By placing great importance on both AI development and governance, the nation has supported the world's first resolution on AI standardization and has worked with international partners on more than 120 AI standards, contributing practical experience to the global intelligent transformation, Li said.
He added that China will continue to help bridge the global AI divide by supporting fair and inclusive development and by assisting countries, particularly those in the Global South, in building AI technologies and services.
Mathias Gabrysch, senior director of ecosystem development at global communications alliance GTI, noted during the conference that China has provided "valuable practical experience for the world" by making extensive AI applications in agriculture, healthcare and public services.
"More important, China's open-source models — such as DeepSeek — enable researchers, startups and public institutions around the world to access high-performance AI at low cost. That is a genuine contribution to the global public good," he said.

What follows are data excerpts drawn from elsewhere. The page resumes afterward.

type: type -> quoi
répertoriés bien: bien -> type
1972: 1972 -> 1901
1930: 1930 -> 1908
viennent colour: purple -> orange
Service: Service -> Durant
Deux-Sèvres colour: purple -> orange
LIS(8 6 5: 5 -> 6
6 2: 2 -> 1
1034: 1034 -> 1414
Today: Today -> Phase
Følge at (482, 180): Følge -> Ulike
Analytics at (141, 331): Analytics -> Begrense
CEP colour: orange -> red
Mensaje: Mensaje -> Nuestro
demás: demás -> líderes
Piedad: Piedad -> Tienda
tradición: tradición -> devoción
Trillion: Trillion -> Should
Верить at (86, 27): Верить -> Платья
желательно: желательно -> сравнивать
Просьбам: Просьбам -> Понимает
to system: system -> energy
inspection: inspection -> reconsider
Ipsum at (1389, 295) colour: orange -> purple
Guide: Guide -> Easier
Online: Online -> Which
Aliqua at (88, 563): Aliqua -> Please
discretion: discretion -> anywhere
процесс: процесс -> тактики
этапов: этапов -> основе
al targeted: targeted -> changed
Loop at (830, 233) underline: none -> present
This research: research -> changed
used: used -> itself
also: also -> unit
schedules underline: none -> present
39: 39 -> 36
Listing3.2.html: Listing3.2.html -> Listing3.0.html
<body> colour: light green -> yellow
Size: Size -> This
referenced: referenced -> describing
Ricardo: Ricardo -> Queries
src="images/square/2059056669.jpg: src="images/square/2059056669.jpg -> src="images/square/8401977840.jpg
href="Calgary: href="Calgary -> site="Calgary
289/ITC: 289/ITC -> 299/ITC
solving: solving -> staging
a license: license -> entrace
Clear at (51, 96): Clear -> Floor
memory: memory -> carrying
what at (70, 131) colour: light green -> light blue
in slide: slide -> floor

Speaking to China Daily more recently, Pan Helin, a member of the Ministry of Industry and Information Technology's Expert Committee for Information and Communication Economy, said the growing international appeal of Chinese AI models is being driven by their improving capabilities, competitive pricing and open-source nature.
"The gap between AI models made by China and the United States is narrowing rapidly. China's significant cost advantage is increasingly offsetting the remaining difference in performance. In some areas, such as video-generation models, Chinese developers are already ahead of their overseas competitors," Pan added.
According to OpenRouter, a platform widely used by developers to access AI models, weekly application programming interface calls for Chinese large language models have surpassed those for US-developed LLMs for 11 consecutive weeks as of Sunday, placing China at the top position globally.
Since Feb 8, more than 30 percent of tokens used by US companies on the platform each week were related to Chinese AI models, with the share peaking at 46 percent. Tokens are small units of data processed by AI models during training and inference. In contrast, the share was only 4.5 percent in the first half of 2025.
"Whether individuals or businesses, users worldwide are validating China's AI development path through real-world adoption. That, in turn, will further strengthen the global application ecosystem for Chinese AI models," Pan said.
A growing number of overseas companies are already turning to Chinese LLMs as a more cost-effective option for deploying advanced AI.
In late June, Brian Armstrong, CEO of cryptocurrency platform Coinbase, shared on social media that the company had added two Chinese LLMs as default models for its engineering team, cutting AI spending to nearly half its peak level.
The same month, AI startup Lindy announced that it had moved all its traffic from Anthropic's Claude to DeepSeek-V4.
"(This) saves us millions of dollars and we are actually seeing an increase in performance on many core use cases. (It is) transformative for the business," Lindy CEO Flo Crivello wrote on social media.